LaPlace man in statewide election

Published 12:00 am Wednesday, September 14, 2011



LAPLACE – A LaPlace native is banking on a grassroots effort to generate support for his candidacy for Louisiana Commissioner of Agriculture in the Oct. 22 general election.

Jamie LaBranche, 43, is one of three candidates for the top agricultural position in the state, joining incumbent Mike Strain and fellow newcomer Belinda Alexandrenko on the ballot. LaBranche said he is running on a platform that includes a focus on a medical agriculture program, the elimination of unnecessary hunting and fishing taxes for children and an effort to return agricultural studies to the school system.
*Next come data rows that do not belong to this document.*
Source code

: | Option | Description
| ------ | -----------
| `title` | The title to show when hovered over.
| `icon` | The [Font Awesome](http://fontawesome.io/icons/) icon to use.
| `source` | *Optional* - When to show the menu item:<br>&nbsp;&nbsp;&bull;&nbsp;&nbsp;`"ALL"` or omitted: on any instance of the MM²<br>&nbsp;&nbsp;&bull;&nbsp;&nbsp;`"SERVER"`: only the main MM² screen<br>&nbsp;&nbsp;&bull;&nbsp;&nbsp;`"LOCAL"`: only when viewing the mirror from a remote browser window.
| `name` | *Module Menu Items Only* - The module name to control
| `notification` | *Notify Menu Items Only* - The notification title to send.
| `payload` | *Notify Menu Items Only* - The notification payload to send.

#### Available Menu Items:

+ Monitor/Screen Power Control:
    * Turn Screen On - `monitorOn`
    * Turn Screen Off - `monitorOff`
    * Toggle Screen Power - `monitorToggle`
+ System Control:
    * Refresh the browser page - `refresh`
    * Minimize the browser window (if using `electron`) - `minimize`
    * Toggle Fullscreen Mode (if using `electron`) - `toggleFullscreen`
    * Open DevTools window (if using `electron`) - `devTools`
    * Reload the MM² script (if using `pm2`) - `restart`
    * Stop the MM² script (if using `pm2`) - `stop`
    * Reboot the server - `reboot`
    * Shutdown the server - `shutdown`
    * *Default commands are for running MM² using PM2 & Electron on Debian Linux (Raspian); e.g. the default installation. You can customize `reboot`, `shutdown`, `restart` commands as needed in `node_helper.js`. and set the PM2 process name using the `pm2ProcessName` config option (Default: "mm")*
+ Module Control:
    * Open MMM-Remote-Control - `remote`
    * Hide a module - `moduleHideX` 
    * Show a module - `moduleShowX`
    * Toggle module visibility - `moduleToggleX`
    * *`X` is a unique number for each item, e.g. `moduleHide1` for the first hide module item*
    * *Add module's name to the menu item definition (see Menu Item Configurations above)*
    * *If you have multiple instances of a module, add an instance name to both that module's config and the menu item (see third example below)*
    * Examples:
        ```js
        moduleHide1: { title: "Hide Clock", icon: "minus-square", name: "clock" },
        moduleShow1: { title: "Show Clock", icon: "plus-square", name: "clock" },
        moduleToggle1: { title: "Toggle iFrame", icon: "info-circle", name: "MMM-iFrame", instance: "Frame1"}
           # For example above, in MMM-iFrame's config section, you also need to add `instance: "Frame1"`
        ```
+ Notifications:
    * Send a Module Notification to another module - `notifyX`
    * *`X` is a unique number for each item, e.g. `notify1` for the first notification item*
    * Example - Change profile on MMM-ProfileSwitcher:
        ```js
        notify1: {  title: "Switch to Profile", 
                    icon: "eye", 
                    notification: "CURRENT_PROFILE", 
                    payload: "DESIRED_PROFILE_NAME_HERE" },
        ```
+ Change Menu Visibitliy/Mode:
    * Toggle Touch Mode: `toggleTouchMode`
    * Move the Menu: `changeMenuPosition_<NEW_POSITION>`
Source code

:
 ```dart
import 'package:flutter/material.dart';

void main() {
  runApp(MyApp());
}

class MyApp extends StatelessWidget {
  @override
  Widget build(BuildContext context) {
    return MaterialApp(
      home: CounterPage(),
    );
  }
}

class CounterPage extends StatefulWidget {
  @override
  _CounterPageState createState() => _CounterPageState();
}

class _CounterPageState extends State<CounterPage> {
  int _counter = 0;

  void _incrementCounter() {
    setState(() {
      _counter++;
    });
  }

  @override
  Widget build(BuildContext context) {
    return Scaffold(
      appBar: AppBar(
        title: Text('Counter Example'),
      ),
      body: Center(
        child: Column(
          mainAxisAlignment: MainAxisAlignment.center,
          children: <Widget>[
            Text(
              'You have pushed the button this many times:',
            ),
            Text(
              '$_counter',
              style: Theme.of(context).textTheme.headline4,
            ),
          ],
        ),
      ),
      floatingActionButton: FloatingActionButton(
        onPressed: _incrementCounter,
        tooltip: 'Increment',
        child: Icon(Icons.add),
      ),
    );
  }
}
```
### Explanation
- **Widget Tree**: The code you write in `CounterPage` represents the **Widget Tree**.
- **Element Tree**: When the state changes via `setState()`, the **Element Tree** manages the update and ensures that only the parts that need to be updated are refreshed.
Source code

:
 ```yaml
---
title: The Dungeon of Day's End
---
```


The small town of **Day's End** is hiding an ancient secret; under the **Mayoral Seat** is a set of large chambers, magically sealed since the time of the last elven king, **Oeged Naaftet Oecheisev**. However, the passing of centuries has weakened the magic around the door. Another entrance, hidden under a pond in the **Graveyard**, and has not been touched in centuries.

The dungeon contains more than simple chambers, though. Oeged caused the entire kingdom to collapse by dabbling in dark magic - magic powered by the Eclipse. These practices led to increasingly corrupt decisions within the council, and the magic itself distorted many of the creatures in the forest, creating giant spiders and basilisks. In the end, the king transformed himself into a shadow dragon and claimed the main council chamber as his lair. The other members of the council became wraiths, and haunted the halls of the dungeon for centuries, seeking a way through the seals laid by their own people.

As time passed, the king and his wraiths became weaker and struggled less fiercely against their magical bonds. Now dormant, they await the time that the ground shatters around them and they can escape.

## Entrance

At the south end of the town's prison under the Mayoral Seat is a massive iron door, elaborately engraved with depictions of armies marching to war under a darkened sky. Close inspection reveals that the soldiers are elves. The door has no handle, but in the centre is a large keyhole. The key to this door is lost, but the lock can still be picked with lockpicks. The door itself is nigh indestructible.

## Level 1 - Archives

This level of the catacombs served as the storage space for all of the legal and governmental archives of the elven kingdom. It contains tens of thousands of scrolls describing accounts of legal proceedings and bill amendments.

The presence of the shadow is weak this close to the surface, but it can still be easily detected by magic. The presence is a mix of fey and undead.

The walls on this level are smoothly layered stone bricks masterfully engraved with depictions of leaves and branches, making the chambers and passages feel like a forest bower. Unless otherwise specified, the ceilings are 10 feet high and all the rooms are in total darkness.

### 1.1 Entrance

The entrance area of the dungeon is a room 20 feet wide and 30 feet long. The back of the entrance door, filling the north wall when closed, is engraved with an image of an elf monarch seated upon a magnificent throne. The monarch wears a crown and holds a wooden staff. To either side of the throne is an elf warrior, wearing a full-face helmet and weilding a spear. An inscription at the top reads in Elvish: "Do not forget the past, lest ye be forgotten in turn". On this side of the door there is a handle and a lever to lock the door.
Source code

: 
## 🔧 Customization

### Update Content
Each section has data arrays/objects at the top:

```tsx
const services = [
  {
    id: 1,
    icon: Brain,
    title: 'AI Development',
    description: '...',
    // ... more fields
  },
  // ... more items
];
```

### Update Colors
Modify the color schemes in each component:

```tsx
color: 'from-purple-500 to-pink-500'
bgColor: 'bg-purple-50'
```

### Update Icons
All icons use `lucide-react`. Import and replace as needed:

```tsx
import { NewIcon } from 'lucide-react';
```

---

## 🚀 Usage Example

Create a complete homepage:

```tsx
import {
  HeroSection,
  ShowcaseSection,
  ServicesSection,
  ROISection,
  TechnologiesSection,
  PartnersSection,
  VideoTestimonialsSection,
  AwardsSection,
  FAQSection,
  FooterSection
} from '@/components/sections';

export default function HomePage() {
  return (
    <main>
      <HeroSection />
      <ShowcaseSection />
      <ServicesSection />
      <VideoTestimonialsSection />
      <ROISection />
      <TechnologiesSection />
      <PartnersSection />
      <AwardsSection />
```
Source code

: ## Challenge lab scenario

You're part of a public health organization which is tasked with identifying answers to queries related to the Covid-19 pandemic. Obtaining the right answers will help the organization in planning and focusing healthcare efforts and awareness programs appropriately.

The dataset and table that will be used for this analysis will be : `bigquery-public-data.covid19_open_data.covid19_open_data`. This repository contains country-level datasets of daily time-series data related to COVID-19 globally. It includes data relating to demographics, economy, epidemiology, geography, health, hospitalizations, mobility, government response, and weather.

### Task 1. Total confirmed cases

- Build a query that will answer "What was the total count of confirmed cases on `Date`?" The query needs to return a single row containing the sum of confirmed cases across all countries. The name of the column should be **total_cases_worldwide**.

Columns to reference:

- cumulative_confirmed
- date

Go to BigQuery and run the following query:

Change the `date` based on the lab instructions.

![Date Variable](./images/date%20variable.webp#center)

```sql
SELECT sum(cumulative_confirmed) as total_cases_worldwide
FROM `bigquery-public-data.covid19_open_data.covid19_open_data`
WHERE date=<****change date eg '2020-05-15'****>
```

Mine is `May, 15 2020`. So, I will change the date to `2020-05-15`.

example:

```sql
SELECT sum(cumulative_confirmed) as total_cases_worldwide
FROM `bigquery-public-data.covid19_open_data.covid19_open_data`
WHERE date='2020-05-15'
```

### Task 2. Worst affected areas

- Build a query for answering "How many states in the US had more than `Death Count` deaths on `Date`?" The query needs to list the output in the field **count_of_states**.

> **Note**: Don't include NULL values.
“There are opportunities that our state is missing out on that I am ready to capitalize on,” LaBranche said. “We need to be more aggressive in building an agricultural community that fosters jobs for our residents.”

LaBranche said he wants the state to consider a program that harvests the wild palmetto crop that is found throughout the swamps and wetland areas of south Louisiana. He said other states in the region are harvesting the crop and making money on the medicinal value of the plant.

“There are so many plants native to our area that are valuable in multiple ways, and we are not doing enough to grow and harvest them properly,” LaBranche said. “Medical agriculture is a $100 million industry in some areas, and we are missing out.”

LaBranche said he wants the state to devote acreage around Angola State Penitentary for the cultivation of poppy plants, which are used in several common prescription drugs. He wants the state to partner with drug companies to process the products for use.

LaBranche also intends to bring forth an initiative to eliminate the need for hunting and fishing licences for young children in the state.

“As a man of Cajun decent, I spent my quality time fishing and hunting with my father,” he said. “It was at those times that he instilled in me the values of being a man and the principles of hard work, honesty and integrity. I believe if you are not old enough to buy a beer in the state of Louisiana then you should not have to be taxed for something as simple as a fishing trip. Safety classes will still be necessary, but young children should be allowed to hunt and fish under a supervising adult’s license.”

LaBranche also wants the state to partner with local fishermen to create an Internet-based farmers market that would allow Gulf Coast fishermen to advertise their catch to a wider customer base.

“It is a proactive initiative that will assist our fishermen in today’s competitive markets,” said LaBranche. “We now have the opportunity to regain our independence from the dependency on foreign goods, and we must act now to assist Gulf Coast fishermen in marketing their goods in the national and international markets.”

LaBranche is a graduate of East St. John High School and has Bachelor of Science degree in horticulture from LSU. He has worked the last 24 years as a project manager for landscaping and horticulture projects at state military bases through the Department of Agriculture Forestry.